April 5, 2004 Homily by Fr. Robert Altier   Monday of Holy Week

 

Reading (Isaiah 42:1-7)   Gospel (St. John 12:1-11)

 

As we embark upon Holy Week, the Church once again places before us the Suffering Servant Songs of the Prophet Isaiah. We hear today the first of them from Isaiah 42, and we hear something about the personality of what the Messiah is to be. That is, He will not be crying out, He will not be shouting, He will not quench the smoldering wick or crush the bruised reed. He is going to be very gentle in His approach toward those who are sinners; but at the same time, those who are sinners are going to have to make a very strong act of faith. In other words, He is not going to come looking real flashy. He is not going to be drawing lots of attention to Himself, but rather He is going to be humble. He is going to preach the truth but not in a way that is going to be real obvious to those around Him.

 

For instance, every time the demons would cry out the truth about Who He was – “We know who you are,” they would say, “You are the Holy One of God!” – Jesus would rebuke them and command them to be silent.
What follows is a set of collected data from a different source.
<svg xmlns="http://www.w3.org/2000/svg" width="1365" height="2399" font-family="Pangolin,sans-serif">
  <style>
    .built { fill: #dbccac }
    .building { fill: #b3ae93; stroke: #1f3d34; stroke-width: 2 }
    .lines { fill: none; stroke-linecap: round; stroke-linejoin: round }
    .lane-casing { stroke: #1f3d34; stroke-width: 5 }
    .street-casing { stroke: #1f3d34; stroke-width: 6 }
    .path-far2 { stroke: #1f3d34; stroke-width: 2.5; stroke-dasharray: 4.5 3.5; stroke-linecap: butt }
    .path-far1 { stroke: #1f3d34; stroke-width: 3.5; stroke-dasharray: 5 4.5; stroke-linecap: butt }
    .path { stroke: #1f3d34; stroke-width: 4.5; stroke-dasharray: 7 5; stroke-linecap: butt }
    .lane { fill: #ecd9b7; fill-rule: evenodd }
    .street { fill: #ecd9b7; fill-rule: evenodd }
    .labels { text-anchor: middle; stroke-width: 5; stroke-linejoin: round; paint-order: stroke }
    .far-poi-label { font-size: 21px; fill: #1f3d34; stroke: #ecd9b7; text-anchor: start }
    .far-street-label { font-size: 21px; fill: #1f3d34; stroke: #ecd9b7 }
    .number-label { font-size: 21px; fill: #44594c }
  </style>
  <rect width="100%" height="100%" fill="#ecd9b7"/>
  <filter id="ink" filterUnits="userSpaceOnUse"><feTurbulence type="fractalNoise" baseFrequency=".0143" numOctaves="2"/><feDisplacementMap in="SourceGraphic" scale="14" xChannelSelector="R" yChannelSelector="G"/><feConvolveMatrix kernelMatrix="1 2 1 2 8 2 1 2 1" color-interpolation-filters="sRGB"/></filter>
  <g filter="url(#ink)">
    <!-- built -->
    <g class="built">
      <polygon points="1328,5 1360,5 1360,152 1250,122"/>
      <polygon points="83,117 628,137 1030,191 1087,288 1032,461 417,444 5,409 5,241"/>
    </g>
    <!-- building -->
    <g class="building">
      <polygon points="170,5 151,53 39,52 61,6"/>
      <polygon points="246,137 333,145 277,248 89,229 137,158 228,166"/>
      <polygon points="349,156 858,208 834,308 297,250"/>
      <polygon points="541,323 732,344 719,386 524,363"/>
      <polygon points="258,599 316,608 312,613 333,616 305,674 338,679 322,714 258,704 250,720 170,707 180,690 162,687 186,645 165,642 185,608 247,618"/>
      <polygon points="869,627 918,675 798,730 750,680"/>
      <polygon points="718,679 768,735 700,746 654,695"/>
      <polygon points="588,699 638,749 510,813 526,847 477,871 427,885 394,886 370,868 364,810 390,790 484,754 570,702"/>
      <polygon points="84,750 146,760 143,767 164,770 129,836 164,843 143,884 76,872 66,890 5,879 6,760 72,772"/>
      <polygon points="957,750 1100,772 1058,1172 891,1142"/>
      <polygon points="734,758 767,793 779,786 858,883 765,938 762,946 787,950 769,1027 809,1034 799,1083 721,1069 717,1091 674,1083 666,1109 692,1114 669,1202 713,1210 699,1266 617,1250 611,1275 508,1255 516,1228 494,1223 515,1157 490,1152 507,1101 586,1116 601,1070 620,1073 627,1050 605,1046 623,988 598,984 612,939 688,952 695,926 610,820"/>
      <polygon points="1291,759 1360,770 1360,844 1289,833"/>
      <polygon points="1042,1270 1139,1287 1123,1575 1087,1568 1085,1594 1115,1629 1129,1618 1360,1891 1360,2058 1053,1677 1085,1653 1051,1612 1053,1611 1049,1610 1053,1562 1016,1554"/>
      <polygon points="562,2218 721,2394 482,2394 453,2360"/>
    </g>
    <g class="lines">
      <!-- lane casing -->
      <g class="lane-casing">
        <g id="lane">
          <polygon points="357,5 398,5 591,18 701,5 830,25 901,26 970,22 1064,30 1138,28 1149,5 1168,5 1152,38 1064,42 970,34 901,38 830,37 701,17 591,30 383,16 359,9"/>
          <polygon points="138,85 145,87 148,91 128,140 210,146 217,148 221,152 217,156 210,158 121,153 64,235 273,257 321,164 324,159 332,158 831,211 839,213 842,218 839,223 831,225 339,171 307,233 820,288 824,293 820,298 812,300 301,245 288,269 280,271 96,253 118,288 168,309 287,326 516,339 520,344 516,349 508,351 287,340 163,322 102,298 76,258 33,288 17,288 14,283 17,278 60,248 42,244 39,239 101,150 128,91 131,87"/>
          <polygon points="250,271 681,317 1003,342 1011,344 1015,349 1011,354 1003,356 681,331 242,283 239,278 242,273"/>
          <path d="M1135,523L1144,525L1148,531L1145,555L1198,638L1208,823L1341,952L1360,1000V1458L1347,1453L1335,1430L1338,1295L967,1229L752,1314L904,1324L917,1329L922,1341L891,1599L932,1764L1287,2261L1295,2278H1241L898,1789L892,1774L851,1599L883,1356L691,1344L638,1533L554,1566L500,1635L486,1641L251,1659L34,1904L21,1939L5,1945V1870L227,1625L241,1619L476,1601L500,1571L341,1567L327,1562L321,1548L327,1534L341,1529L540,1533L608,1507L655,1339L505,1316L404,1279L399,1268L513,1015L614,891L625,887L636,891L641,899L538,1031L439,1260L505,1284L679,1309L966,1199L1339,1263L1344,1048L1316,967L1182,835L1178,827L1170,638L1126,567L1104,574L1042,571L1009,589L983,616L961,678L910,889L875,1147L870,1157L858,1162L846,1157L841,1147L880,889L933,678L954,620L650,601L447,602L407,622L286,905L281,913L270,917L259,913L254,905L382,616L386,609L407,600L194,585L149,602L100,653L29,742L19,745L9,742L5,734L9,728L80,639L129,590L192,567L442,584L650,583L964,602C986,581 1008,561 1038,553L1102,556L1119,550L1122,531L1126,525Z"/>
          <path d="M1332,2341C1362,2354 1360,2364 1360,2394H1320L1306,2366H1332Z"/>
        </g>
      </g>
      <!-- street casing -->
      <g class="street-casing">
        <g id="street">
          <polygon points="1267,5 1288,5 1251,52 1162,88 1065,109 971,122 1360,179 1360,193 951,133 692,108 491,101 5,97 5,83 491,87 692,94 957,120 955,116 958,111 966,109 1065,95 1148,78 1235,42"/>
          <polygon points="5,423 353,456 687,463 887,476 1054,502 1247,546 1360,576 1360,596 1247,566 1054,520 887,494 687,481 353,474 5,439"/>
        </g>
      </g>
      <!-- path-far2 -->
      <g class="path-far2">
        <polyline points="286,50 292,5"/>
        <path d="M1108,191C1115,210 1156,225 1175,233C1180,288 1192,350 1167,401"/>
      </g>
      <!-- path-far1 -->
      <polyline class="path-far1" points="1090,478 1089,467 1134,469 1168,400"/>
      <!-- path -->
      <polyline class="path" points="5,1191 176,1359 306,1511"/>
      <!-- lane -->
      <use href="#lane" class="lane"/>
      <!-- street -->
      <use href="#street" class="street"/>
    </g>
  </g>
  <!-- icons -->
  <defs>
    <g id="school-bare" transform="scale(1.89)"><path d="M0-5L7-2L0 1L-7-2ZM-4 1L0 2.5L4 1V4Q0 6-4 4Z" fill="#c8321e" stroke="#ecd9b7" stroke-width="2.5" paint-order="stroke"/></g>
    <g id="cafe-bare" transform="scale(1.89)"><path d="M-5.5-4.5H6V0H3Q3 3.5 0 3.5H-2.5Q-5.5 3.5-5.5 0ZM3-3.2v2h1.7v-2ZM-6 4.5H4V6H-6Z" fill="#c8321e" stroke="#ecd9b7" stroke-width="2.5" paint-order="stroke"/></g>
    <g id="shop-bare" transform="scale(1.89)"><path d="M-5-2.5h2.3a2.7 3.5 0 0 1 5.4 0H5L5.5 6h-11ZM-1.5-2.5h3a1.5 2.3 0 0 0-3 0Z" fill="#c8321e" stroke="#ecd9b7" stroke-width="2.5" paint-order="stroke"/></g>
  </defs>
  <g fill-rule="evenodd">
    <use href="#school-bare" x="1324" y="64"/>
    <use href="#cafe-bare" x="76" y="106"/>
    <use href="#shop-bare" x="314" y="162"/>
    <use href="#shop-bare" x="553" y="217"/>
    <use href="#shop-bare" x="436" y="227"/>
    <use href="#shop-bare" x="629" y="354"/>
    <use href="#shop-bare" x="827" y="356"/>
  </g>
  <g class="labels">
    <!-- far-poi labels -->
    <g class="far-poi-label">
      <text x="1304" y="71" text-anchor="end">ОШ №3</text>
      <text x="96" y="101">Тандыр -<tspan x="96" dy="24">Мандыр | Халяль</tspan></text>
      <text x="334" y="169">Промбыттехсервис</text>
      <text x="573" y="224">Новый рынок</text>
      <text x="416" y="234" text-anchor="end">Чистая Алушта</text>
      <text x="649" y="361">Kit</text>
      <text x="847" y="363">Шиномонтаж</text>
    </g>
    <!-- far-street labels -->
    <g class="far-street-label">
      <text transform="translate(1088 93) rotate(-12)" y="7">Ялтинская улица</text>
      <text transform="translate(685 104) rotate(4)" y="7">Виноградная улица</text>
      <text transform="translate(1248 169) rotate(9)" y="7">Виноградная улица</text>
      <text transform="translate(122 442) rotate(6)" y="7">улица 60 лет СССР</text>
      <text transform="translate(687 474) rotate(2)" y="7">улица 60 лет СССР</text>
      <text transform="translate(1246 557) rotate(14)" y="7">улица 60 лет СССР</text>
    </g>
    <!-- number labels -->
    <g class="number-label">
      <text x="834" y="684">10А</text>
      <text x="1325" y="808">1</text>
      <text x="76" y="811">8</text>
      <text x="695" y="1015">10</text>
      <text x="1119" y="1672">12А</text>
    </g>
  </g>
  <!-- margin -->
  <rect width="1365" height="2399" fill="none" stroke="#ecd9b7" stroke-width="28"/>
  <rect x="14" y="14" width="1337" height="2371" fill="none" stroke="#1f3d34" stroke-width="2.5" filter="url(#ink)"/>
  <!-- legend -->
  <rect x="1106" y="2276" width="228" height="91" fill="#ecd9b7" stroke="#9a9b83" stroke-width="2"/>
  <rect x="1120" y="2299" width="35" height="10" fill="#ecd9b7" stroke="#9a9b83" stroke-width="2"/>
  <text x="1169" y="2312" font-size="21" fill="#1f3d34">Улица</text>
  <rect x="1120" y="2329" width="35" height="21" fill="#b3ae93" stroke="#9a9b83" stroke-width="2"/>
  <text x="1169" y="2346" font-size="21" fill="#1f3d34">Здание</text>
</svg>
When they asked about Himself, He gave Himself the title “Son of Man” even though He is the Son of God. Now it makes perfect sense if you think about it because by nature He is the Son of God; He took to Himself our humanity and that is the more extraordinary thing, therefore, that is the point He brought attention to. But it also diverted attention from His divinity because people would have to make an explicit act of faith in that. So while preaching the truth about God and about salvation, at the same time He is requiring that people will look beyond just what they can see and make an act of faith in Who He truly is, but without Him necessarily laying it all out as easily and clearly because then it would not be a struggle for anyone.

 

He is also, as we read, a covenant. For each one of us, as we are baptized we are made members of Jesus Christ; and being a member of Jesus Christ, we are incorporated into the covenant Who is Christ. That is the glory that is ours. When we can make that act of faith in Who He is, then we turn around and make that act of faith in who He has made us to be, because when we recognize that we have been incorporated into Christ, then we realize that that covenant is a Person. Just as truth is a Person, as we have talked about over and over again, so is the covenant. The old covenant was written on stone; the new covenant is a Person. It is living. The new covenant is dynamic, it is personal, and it is alive. So each one of us, being incorporated into this covenant, becomes a sharer in the very life and the very Person of Our Blessed Lord. This is what we have to be able to make an act of faith in: We, who are by nature human, have taken on the divinity so that we can become the children of God. Again, that requires an act of faith. It is not something that we can see, and it is not even anything that we can feel. But the reality is there; the truth of it is there. And so what remains is our acceptance.

 

When we see the work of Our Lord and the way that He operated,  He raises Lazarus from the dead and then He just hides Himself away. He does all of these miracles and then slips away so that no one sees Him. He is not calling attention to Himself. That also means for us that it is necessary to seek Him. He is right there for us at any time, but we have to seek Him. We have to make the effort to seek the union with Christ. He has done everything to bring about that union with us, but we have to seek it out. We are the ones who are the bruised reeds and the smoldering wicks with all of our sins, with all of our hurts and brokenness. We are guaranteed of His gentleness. We are guaranteed of His love. But we still have to make that act of faith so that we who have been hurt by so many people throughout our lives will be able to come to Him and be vulnerable and not be hurt, that we who are filled with so much sin would be able to come to Him Who is without sin; and rather than being condemned, we will be forgiven and we will be healed.

 

That is the personality of the One in Whom we put our faith. But it is more than just someone apart from us in whom we put our faith, rather because we believe then we are able to act upon that belief. We recognize our own dignity because we have now become sharers in that covenant and members of the very person of Jesus Christ so that it is not something apart from us, but it is part and parcel of who we are. All that is left now is for us to accept it, to embrace it, and to live it.

 

*  This text was transcribed from the audio recording of a homily by Father Robert Altier with minimal editing.